Virginia Pérez Buendía, the last in a long line of flour makers from the small town of Valverde de Júcar, in the province of Cuenca, has left her fortune to the young people of the town, so that they can all complete their studies.
Buendía, who never married and had no nieces or nephews, died aged 86-years-old in her Madrid apartment. Her body lay undiscovered for a month, until her flat was broken into after authorities obtained a judicial order. The flat has remained sealed off as the cause of death is investigated; authorities suspect Buendía died of a heart-attack.
"It was a huge surprise", Pedro Esteso, mayor of Valverde de Júcar told Spanish daily ABC, of Buendía’s gift to the young people of the town.

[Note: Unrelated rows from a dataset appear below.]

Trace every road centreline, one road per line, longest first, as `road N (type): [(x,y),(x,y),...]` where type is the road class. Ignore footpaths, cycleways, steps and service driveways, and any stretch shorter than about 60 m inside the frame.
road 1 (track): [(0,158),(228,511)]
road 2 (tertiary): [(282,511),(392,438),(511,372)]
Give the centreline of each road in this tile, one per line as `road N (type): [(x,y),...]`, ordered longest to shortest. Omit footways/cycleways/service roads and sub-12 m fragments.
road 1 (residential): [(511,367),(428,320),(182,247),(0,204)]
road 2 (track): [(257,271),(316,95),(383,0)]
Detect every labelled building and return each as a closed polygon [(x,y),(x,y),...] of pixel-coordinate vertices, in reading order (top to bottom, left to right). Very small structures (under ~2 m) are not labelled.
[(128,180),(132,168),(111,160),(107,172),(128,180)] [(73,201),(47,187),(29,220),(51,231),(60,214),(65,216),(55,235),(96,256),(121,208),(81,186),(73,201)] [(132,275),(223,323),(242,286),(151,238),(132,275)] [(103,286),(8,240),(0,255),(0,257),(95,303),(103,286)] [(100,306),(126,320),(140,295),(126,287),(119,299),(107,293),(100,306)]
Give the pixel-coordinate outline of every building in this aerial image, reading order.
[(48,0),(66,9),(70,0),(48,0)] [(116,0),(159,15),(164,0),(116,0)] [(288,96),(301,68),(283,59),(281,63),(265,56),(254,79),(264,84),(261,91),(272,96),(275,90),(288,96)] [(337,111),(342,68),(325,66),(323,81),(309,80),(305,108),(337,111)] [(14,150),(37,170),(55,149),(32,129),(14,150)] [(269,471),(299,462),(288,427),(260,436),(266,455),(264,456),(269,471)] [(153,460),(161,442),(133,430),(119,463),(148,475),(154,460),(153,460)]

The old lady bequeathed her entire inheritance to the young people from poorer families who had good academic records, so that they would not miss out on furthering their studies.
Buendía started a foundation in her own name, to which she left the vast majority of her fortune. While the inhabitants of the town are still unsure about who exactly qualifies for a grant from the foundation – one of the hundred-or-so students currently studying in the town or one of the 80 students away at university in different towns – they cannot believe the generosity Buendía exhibited.
By all accounts, she was a solitary and modest figure, driving an old Land Rover and rarely engaging in small talk with neighbours.
"But she showed she has a big heart," the town’s mayor said, "she thought of the future of the town."